Nordhorn upgrades facilitate more localised stuffing

Apr 07, 2021 at 07:03 pm by Staff


Upgrades including additional mailroom capacity have accompanied Zeitungsgruppe Ostfriesland's centralisation of print production at Nordhorn in north-west Germany.

The Grafschafter Nachrichten plant has been printing all ZGO's daily newspapers and freesheets since the beginning of January. This includes 31,000-circulation daily Ostfriesen-Zeitung and 9000-circulation General-Anzeiger, plus the smaller Borkumer Zeitung four times a week.

The extra work brings new demands for inserting capacity, for which existing Ferag equipment has been expanded with additional hoppers on the precollecting line and improvements in loading newspaper bundles.

Family-run Grafschafter Nachrichten has 45 employees (FTE), a 32-page printing press and the Ferag-equipped mailroom with technology dating to 2013 including a dynamic buffer system and inserting drum with connected precollecting line. Investments in platemaking and print technology had been made in 2020.

Until this year, the plant had solely produced about 30,000 GN copies plus ZGO's Ostfriesische Nachrichten. "This means we have more than doubled our daily printing capacity," operations manager Maik Hofsink says. The 85,000 run of East Frisian freesheet Sonntags-Report was added at the end of March, bringing virtually all of East Frisia's newspapers to Nordhorn.

Depending on the distribution area, up to 18 supplements are inserted in the local Sonntagszeitung. The Sonntags-Report can even contain as many as 20 inserts at the same time, with 1.2 million inserts processed in each production phase. Six further hoppers were added included a single sheet feeder.

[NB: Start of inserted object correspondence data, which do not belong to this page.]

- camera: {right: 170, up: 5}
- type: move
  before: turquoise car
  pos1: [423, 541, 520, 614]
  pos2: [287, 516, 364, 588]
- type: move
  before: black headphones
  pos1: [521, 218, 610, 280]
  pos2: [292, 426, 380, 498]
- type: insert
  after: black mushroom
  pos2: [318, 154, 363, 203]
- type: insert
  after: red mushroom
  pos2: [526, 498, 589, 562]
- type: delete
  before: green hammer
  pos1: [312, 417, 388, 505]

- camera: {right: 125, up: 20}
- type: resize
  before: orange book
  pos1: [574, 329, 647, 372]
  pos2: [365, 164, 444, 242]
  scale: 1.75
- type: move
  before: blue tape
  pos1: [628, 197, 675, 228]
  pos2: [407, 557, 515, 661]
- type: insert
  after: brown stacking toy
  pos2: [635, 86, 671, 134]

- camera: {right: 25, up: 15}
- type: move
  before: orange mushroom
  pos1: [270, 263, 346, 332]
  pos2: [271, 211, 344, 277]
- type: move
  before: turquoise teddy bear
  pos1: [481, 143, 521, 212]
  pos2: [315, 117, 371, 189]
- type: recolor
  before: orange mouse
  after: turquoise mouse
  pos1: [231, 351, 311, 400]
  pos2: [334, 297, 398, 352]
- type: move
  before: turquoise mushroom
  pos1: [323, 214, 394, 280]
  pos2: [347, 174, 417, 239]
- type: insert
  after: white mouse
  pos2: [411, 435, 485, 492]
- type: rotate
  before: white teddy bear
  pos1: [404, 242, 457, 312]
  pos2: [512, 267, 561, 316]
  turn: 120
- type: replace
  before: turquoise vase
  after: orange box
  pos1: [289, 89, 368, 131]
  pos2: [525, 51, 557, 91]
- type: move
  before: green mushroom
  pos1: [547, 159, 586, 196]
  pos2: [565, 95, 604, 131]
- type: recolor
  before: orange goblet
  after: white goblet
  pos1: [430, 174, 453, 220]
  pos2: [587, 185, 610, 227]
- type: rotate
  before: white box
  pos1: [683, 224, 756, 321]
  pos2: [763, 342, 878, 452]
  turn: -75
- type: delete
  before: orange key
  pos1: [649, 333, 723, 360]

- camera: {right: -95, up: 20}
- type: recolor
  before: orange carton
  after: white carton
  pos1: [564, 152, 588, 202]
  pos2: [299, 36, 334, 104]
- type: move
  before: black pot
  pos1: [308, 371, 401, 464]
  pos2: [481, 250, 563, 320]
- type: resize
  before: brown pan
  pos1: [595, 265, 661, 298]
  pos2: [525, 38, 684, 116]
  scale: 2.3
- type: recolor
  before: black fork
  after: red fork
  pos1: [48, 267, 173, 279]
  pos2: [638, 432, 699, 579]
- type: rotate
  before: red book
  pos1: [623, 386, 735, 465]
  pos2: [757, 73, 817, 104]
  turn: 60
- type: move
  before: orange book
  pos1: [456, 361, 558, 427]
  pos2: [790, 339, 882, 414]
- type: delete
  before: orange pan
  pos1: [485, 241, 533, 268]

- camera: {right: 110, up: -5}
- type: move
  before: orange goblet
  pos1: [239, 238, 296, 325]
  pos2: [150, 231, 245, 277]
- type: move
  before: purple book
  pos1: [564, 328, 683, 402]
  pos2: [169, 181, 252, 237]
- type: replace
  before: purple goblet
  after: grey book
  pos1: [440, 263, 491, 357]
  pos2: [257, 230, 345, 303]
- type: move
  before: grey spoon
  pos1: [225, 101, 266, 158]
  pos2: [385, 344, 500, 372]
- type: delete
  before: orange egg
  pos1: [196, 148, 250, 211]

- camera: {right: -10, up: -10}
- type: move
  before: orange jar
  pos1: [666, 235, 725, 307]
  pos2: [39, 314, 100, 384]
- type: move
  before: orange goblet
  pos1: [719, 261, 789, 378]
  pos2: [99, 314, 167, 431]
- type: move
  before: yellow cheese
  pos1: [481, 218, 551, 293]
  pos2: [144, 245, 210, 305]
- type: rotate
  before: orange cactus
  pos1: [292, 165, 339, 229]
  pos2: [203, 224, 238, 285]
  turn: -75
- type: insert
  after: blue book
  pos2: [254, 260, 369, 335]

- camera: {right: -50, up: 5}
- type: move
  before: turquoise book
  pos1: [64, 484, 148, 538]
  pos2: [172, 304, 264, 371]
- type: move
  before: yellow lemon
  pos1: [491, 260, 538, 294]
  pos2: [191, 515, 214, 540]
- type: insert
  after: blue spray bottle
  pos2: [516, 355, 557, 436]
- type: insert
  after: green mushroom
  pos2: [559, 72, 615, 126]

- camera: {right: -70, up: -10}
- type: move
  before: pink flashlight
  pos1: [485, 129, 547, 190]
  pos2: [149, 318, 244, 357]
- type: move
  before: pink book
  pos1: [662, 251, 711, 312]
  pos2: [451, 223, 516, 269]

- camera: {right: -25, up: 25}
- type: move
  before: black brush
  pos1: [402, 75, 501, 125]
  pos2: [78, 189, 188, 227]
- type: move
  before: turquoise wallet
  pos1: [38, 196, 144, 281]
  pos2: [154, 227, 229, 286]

Having more than doubled the number of processed inserts since 2019, a high-bay warehouse has been set up to store the additional inserts, with an external warehouse for Euro pallets and other material being added, along with a third Ferag compensating stacker with packaging line.

Modernisation in the dispatch area including a PKT plate chain with conveyor belts now extending up to four metres into the vehicles, means drivers can now decide how bundles are stacked in their vehicles and at what height, and loading speed has increased by a third.

The company recruited 15 new staff solely to deal with the additional inserts, investing a total of about 1.7 million Euros in its production technology.